How to choose a mattress



“People often ask for orthopaedic mattresses, but all that means is a hard one,” says Gill. “Very few people actually need a hard mattress unless they have crushed a disc. For most other people, they will simply be uncomfortable, particularly for lighter women, creating shoulder pain and pins and needles sensations.”

Indeed, your body weight will largely dictate the sort of tension you require – the softer ones are better for an eight-stone woman, a firmer mattress will benefit a 16-stone rugby player type. Of course, many suppliers sell combination mattresses with different tensions on either side, catering for couples with greatly varying weights.

Others sell two mattresses zipped together, a technique much improved on the old days, making it now almost impossible to tell that there is a divide. “We say if couples feel the zip, we’ll give them their money back,” says Gill.

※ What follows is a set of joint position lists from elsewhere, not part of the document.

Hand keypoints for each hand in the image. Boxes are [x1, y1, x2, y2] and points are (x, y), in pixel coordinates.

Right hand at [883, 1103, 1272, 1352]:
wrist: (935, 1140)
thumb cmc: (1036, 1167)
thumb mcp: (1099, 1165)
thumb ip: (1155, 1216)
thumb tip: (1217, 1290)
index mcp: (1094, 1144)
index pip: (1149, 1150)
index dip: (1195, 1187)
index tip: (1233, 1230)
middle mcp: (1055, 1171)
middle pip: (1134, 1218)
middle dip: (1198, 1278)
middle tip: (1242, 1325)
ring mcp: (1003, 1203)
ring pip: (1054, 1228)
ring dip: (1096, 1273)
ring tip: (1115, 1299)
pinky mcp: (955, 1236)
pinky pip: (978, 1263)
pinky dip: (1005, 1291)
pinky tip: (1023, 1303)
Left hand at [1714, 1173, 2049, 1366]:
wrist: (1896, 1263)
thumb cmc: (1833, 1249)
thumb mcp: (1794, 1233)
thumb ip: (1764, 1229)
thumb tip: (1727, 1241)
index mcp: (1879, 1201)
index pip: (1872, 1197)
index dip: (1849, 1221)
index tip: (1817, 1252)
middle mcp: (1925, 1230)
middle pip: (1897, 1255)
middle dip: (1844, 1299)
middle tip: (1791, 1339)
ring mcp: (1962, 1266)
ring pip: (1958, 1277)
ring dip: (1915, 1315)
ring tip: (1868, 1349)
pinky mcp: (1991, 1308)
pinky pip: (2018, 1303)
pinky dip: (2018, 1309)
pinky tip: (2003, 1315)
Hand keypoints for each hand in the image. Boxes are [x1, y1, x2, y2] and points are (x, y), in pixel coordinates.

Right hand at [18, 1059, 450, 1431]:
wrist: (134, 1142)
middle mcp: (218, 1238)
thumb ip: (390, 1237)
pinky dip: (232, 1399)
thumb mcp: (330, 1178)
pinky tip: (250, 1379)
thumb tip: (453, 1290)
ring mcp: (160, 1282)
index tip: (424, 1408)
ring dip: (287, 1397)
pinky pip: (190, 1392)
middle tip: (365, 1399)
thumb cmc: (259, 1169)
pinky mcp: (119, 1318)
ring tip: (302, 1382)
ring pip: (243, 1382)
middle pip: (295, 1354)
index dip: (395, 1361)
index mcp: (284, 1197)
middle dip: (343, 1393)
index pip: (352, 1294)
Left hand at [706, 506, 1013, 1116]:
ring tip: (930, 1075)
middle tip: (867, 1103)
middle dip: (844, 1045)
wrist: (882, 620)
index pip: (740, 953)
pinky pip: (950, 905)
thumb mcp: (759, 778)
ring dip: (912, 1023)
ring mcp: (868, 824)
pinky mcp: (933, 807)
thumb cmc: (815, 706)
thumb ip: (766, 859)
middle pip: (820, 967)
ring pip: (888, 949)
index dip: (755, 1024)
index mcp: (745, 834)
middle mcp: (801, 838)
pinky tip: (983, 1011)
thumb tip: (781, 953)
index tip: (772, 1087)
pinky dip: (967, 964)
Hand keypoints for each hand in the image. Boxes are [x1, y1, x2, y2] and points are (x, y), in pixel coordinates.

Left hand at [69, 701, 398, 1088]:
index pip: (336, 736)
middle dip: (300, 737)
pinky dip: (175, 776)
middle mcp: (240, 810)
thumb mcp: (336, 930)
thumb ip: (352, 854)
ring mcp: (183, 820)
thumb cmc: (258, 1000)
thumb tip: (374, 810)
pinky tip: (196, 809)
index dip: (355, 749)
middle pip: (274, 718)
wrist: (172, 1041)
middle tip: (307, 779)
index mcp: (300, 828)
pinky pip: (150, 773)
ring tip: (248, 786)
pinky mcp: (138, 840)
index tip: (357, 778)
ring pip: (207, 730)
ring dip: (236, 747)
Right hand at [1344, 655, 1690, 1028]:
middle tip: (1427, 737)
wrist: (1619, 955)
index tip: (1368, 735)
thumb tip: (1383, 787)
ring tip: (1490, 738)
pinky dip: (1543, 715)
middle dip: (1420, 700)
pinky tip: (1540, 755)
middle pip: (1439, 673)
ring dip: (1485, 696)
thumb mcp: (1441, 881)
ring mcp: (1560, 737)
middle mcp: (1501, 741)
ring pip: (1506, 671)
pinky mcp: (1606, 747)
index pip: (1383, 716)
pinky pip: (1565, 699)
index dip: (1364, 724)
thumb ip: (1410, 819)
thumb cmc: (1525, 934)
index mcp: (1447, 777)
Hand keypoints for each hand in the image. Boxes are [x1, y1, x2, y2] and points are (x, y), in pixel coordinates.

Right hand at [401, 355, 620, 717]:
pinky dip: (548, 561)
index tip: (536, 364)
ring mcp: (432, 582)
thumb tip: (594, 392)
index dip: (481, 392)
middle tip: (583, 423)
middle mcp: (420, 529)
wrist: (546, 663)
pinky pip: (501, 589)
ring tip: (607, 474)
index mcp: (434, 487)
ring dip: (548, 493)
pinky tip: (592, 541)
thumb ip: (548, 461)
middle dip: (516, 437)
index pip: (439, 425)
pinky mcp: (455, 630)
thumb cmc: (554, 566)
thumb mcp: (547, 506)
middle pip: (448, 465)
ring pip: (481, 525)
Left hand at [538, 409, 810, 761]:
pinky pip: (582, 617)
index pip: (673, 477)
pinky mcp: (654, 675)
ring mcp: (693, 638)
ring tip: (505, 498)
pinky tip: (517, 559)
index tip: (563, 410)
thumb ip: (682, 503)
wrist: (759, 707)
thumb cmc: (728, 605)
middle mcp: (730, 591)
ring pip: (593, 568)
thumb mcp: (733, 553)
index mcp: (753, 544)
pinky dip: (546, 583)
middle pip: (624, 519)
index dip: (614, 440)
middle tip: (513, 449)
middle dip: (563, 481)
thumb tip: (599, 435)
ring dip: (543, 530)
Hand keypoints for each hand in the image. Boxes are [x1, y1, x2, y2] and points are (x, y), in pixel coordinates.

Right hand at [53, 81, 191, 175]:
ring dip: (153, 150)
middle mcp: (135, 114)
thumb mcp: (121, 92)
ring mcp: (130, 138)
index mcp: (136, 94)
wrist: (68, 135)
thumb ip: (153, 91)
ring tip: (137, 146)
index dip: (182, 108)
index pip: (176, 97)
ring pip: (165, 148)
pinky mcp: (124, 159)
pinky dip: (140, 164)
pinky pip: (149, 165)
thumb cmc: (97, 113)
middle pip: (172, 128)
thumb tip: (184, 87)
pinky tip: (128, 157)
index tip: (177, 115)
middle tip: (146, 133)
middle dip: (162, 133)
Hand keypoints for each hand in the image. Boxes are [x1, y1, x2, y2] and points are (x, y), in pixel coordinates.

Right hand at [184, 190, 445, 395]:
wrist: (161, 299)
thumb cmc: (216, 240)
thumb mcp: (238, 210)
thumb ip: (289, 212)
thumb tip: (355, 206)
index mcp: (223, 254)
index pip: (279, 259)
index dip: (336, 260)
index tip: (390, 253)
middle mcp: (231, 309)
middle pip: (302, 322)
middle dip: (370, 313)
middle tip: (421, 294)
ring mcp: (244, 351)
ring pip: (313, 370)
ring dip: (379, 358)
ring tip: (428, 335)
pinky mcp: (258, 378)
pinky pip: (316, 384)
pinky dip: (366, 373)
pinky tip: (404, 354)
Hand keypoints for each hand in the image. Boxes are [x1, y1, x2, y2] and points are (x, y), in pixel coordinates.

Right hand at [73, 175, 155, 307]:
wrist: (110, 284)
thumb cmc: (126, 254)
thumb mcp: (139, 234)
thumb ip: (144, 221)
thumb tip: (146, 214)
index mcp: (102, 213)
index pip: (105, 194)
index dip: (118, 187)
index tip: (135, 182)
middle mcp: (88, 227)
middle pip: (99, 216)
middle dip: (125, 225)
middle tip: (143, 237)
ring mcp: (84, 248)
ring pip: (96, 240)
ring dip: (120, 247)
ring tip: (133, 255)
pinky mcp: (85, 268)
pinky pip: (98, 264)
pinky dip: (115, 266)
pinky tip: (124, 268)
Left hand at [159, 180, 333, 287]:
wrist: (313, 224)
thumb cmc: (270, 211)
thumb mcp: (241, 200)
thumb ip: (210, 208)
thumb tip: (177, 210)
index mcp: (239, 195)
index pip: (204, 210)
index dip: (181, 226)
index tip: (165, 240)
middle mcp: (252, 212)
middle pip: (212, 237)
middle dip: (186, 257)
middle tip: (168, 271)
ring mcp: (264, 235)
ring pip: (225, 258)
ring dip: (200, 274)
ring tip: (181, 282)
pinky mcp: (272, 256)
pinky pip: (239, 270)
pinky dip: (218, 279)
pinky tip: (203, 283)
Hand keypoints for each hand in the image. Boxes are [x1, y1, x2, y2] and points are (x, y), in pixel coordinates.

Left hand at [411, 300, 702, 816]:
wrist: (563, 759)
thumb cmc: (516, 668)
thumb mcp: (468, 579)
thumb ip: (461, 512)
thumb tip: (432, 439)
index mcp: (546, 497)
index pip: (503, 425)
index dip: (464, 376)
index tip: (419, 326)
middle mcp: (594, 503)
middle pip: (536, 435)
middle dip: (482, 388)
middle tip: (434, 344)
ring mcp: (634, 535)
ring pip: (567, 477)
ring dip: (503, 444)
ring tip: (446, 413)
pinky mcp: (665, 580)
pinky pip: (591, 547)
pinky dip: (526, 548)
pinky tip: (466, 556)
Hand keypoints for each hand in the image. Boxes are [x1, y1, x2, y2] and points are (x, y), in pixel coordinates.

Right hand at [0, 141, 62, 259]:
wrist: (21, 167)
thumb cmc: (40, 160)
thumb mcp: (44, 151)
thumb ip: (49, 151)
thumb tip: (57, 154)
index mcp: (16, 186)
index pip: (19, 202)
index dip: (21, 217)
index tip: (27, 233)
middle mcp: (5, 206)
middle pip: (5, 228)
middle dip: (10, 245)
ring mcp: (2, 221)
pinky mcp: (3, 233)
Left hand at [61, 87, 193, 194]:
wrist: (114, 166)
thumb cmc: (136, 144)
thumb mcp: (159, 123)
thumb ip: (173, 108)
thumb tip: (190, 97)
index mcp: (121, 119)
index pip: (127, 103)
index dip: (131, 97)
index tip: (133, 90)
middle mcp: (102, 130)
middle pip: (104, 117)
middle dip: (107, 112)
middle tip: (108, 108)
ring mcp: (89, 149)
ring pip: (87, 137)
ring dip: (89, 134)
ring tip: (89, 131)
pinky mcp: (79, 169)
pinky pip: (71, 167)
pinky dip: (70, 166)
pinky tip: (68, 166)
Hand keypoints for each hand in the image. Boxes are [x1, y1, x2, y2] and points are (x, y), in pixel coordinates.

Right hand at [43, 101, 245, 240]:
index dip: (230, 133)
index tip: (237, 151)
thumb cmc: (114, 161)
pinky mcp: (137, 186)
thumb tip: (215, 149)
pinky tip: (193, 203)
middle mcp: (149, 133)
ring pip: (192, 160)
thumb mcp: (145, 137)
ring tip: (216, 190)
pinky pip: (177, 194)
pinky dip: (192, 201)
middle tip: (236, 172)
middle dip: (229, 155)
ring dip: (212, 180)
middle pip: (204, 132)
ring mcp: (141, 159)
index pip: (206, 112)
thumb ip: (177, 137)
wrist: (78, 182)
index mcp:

With spring mattresses, the firmness is largely dictated by the number of springs. High-quality mattresses such as Vi-Spring, such as the superb double model, will often have soft cotton and lamb’s wool to enhance the springs; the very best will have horsehair filling, which breathes well and acts like more tiny springs.

Vi-Spring offer a comfort promise – try the mattress for up to 90 days, and if need be, they will replace it with a softer or harder one. Tempur, a manufacturer of memory foam mattresses using material developed at NASA to relieve g-force pressures during space launches, offers a 60-night free trial.